Abrupt discontinuation of tetrabenazine from patients did not produce symptoms of withdrawal or a discontinuation syndrome; only symptoms of the original disease were observed to re-emerge [see Dosage and Administrations (2.4)].

How Supplied/Storage and Handling

How Supplied

Tetrabenazine Tablets are available in the following strengths and packages:

The 12.5 mg Tetrabenazine Tablets are white to off white, circular, flat faced beveled edge, non-scored, uncoated tablets debossed with '1' on one side.

Bottles of 112's with Child Resistant Cap ………….….. NDC 47335-277-23

The 25 mg Tetrabenazine Tablets are yellow, circular, flat faced beveled edge uncoated tablets debossed with '179' on one side and scored on other side.

Bottles of 112's with Child Resistant Cap ………….….. NDC 47335-179-23

Storage

Store Tetrabenazine Tablets at 20° to 25°C (68° to 77°F); excursions permitted between 15° and 30°C (59° and 86°F) [see USP Controlled Room Temperature].

Patient Counseling Information

Advise the patient to read the FDA-approved patient labeling (Medication Guide).

Risk of Suicidality
Inform patients and their families that tetrabenazine may increase the risk of suicidal thinking and behaviors. Counsel patients and their families to remain alert to the emergence of suicidal ideation and to report it immediately to the patient’s physician [see Contraindications (4), Warnings and Precautions (5.2)].

Risk of Depression
Inform patients and their families that tetrabenazine may cause depression or may worsen pre-existing depression. Encourage patients and their families to be alert to the emergence of sadness, worsening of depression, withdrawal, insomnia, irritability, hostility (aggressiveness), akathisia (psychomotor restlessness), anxiety, agitation, or panic attacks and to report such symptoms promptly to the patient’s physician [see Contraindications (4), Warnings and Precautions (5.2)].

Dosing of Tetrabenazine
Inform patients and their families that the dose of tetrabenazine will be increased slowly to the dose that is best for each patient. Sedation, akathisia, parkinsonism, depression, and difficulty swallowing may occur. Such symptoms should be promptly reported to the physician and the tetrabenazine may dose need to be reduced or discontinued [see Dosage and Administration (2.2)].

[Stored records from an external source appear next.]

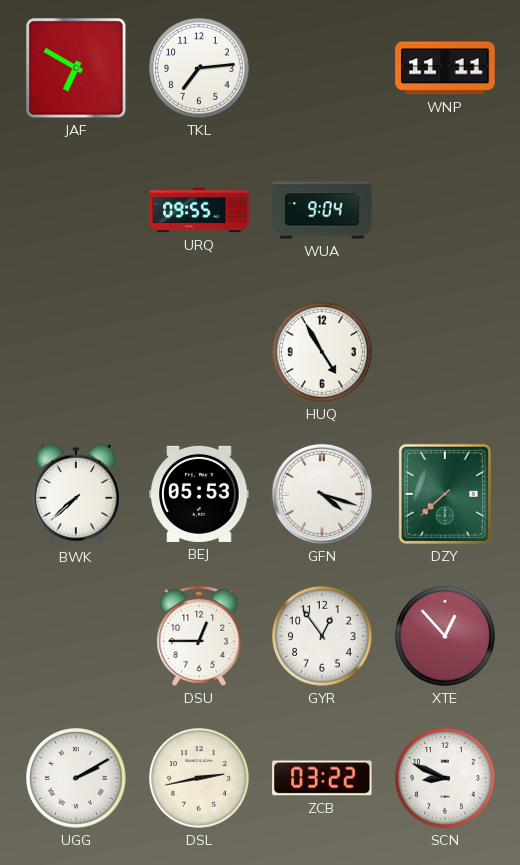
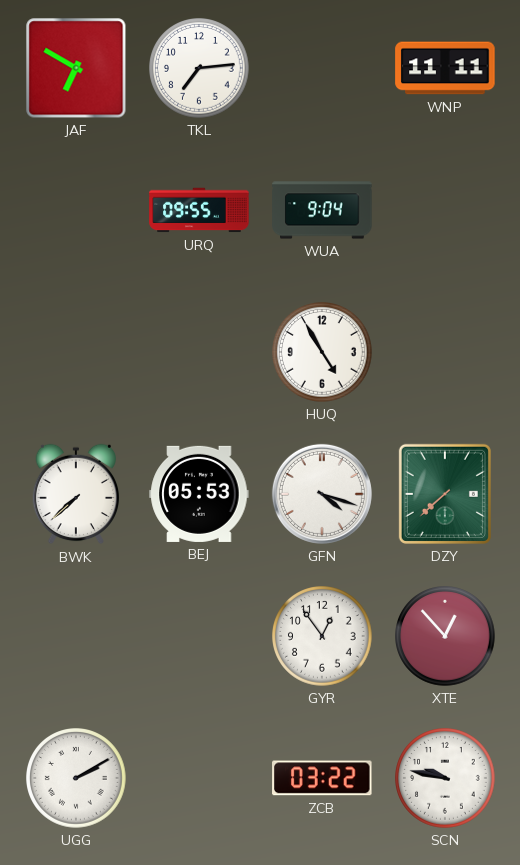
DSU: 12:45 -> none
DSL: 2:43 -> none
SCN: 8:49 -> 9:47
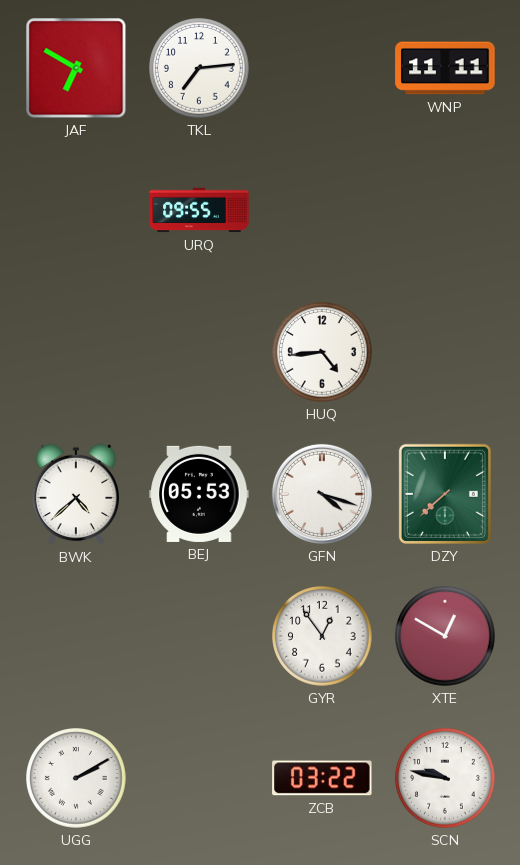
WUA: 9:04 -> none
HUQ: 4:55 -> 4:44
BWK: 7:38 -> 4:38
XTE: 12:53 -> 12:50
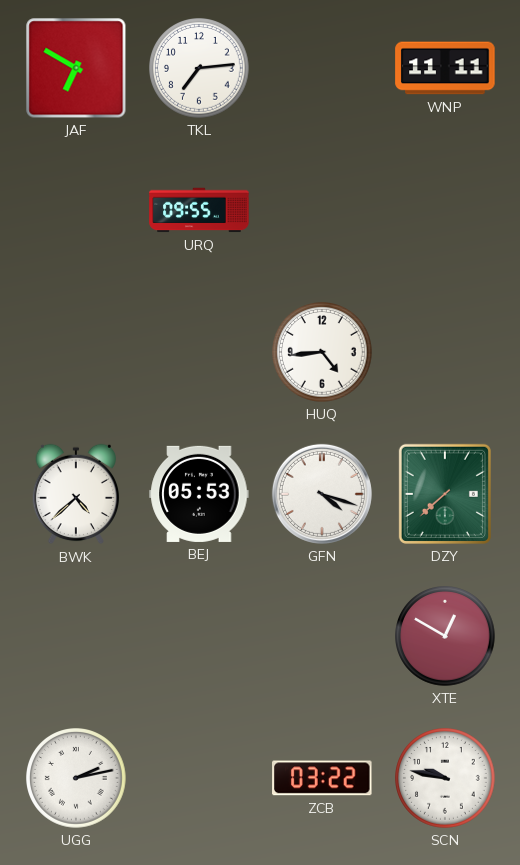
GYR: 12:54 -> none
UGG: 2:10 -> 2:13
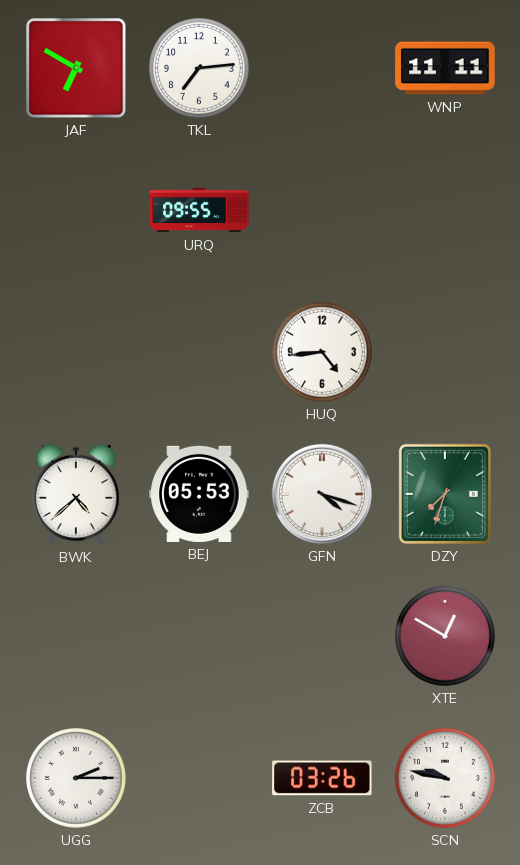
DZY: 7:38 -> 7:33
UGG: 2:13 -> 2:15
ZCB: 03:22 -> 03:26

Risk of Sedation and Somnolence
Inform patients that tetrabenazine may induce sedation and somnolence and may impair the ability to perform tasks that require complex motor and mental skills. Advise patients that until they learn how they respond to tetrabenazine, they should be careful doing activities that require them to be alert, such as driving a car or operating machinery [see Warnings and Precautions (5.8)].

Interaction with Alcohol
Advise patients and their families that alcohol may potentiate the sedation induced by tetrabenazine [see Drug Interactions (7.4)].

Usage in Pregnancy
Advise patients and their families to notify the physician if the patient becomes pregnant or intends to become pregnant during tetrabenazine therapy, or is breast-feeding or intending to breast-feed an infant during therapy [see Use in Specific Populations (8.1)].